Doppellektion 2: Eigenschaften von Pflanzen / Zeichnen mit Farbstift / Karl Blossfeld:
Als Einstieg sichteten wir die mitgebrachten Pflanzen im Plenum. Ausserdem mussten die Schüler*innen den gepressten Pflanzen Adjektive zuordnen wie: zackig, rund, stachelig, weich, gross, farbig, vielblättrig, geheimnisvoll, vertrocknet, saftig, klein, haarig, lang, kurz, giftig… etc. Die Schüler*innen hatten die ganze Doppellektion Zeit, ihre mitgebrachen Pflanzen mit Farbstift Zeichnen. Als Abschluss betrachteten wir die Pflanzenfotografien von Karl Blossfeld.
Doppellektion 3 und 4: Bildbetrachtung Henri Rousseau / Fantasiepflanzen / Steckbrief:
Nach einer Bildbetrachtung von Henri Rousseaus Junglebilder bekamen die Schüler*innen die Aufgabe, bis zur Pause so viele Fantasiepflanzen wie nur möglich zu zeichnen. Von diesem Sammelsurium ausgehend entwickelten sie eine Pflanze mit besonderen Eigenschaften und hielten ihre Erfindung anhand eines Steckbriefes fest.
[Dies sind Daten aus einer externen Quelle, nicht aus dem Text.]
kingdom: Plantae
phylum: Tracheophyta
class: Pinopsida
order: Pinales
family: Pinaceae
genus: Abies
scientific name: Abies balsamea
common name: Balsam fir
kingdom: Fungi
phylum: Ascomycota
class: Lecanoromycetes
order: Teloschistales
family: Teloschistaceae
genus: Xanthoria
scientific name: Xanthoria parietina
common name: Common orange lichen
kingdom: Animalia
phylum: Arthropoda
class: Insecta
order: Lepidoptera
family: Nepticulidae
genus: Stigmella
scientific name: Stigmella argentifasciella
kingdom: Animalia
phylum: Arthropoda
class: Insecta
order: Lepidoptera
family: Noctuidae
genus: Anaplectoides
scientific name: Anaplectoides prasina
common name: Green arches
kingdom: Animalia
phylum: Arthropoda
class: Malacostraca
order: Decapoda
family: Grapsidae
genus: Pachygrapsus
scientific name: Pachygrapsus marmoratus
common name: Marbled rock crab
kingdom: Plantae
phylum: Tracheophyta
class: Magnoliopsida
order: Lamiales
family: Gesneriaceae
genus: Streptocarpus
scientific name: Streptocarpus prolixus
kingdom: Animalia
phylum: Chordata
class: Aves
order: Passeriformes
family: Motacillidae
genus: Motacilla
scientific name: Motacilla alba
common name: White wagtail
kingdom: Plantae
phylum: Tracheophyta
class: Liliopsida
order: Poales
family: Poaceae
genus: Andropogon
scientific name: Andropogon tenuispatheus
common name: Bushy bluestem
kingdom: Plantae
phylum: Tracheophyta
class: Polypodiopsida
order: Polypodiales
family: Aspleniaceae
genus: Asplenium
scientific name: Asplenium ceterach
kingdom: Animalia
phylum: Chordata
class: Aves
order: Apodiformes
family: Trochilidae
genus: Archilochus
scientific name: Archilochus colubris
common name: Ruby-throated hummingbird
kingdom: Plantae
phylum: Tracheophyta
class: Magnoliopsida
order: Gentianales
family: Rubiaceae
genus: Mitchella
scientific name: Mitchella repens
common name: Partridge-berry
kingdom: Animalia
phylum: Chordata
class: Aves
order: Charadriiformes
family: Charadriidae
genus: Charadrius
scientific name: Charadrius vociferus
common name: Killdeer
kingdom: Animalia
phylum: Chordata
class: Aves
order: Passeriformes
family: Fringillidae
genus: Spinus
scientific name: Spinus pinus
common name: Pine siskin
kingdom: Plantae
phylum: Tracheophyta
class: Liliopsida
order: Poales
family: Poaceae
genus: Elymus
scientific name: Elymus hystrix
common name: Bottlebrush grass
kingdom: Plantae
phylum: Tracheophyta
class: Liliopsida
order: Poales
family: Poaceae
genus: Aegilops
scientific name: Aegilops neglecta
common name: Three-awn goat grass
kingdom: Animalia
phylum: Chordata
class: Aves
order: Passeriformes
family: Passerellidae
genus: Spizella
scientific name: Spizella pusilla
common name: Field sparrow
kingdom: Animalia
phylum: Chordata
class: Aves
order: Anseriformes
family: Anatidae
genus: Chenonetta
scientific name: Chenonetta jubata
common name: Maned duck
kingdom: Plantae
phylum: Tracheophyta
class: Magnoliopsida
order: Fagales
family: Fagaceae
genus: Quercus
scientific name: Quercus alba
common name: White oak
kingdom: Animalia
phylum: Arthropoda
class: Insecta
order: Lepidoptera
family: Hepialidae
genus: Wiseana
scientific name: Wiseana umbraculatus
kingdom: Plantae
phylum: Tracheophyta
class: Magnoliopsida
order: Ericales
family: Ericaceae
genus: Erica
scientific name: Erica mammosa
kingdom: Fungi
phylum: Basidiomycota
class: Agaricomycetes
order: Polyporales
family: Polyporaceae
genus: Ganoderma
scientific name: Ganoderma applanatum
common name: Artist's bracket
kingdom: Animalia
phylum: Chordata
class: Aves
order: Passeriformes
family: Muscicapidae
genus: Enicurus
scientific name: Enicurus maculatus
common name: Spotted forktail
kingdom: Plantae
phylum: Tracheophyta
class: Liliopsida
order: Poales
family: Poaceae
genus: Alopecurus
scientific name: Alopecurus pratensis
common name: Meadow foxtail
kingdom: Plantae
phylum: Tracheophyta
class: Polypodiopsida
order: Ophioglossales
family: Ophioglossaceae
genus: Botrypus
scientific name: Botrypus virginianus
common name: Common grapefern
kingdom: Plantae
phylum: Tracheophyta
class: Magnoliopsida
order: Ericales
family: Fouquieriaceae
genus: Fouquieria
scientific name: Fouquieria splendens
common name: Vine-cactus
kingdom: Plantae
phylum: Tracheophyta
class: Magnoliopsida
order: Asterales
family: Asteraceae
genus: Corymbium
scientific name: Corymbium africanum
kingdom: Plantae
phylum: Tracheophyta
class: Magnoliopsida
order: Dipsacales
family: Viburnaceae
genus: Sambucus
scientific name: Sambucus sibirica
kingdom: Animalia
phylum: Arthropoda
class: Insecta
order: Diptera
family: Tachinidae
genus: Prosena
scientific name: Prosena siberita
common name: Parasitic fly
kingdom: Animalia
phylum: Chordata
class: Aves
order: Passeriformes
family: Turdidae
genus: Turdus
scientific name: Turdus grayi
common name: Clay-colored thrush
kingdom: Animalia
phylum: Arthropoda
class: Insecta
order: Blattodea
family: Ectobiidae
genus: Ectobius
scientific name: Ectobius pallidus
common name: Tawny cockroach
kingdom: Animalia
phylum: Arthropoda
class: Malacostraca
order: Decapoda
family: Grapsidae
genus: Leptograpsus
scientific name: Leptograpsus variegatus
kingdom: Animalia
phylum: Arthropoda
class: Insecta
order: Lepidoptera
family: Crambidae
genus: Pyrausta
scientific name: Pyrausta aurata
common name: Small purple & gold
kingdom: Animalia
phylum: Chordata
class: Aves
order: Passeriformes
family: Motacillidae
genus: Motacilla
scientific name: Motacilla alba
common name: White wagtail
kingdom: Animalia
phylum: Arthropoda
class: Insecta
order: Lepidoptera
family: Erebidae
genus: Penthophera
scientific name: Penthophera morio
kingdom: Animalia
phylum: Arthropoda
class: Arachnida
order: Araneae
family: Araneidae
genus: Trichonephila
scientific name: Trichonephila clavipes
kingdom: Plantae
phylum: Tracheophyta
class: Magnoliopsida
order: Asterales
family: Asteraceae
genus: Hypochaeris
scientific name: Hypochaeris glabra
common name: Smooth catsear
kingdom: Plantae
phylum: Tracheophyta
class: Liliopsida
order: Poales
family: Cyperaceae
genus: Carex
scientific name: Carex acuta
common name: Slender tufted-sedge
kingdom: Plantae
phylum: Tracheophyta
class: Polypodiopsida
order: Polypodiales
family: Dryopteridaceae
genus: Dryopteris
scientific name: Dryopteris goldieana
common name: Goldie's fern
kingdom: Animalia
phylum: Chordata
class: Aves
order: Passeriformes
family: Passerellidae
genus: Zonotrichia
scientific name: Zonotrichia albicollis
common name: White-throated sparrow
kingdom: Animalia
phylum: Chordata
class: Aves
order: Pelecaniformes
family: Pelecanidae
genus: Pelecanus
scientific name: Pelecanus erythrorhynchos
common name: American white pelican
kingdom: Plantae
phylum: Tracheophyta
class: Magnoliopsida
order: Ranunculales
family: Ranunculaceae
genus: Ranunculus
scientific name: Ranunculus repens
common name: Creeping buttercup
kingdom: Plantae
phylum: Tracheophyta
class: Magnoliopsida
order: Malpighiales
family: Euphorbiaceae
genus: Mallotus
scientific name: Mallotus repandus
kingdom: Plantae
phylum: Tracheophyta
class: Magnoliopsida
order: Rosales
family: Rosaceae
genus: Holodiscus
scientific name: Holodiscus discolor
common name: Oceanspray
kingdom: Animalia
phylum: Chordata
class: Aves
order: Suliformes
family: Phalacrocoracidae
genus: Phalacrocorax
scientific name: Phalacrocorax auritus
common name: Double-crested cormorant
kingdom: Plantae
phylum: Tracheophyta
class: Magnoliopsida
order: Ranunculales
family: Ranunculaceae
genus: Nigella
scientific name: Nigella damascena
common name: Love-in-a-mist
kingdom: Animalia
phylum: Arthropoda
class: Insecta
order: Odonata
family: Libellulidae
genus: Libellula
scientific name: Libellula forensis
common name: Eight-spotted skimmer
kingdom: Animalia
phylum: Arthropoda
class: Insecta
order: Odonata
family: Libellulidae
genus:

Doppellektion 5, 6 und 7: Transformation ins Dreidimensionale / Umsetzung mit Zeitung, Klebeband und farbigem Papier:
Mit Zeitungspapier und Klebeband wagten sich die Schüler*innen in einem ersten Schritt an den Rohbau der dreidimensionalen Pflanze. Dabei arbeiteten sie Methoden heraus, wie die Pflanze von alleine stehen kann. Danach durften die Schüler*innen aus unterschiedlichem, farbigem Papier (Seiden-, Krepp- und Laternenpapier) die Details der Pflanze umsetzen.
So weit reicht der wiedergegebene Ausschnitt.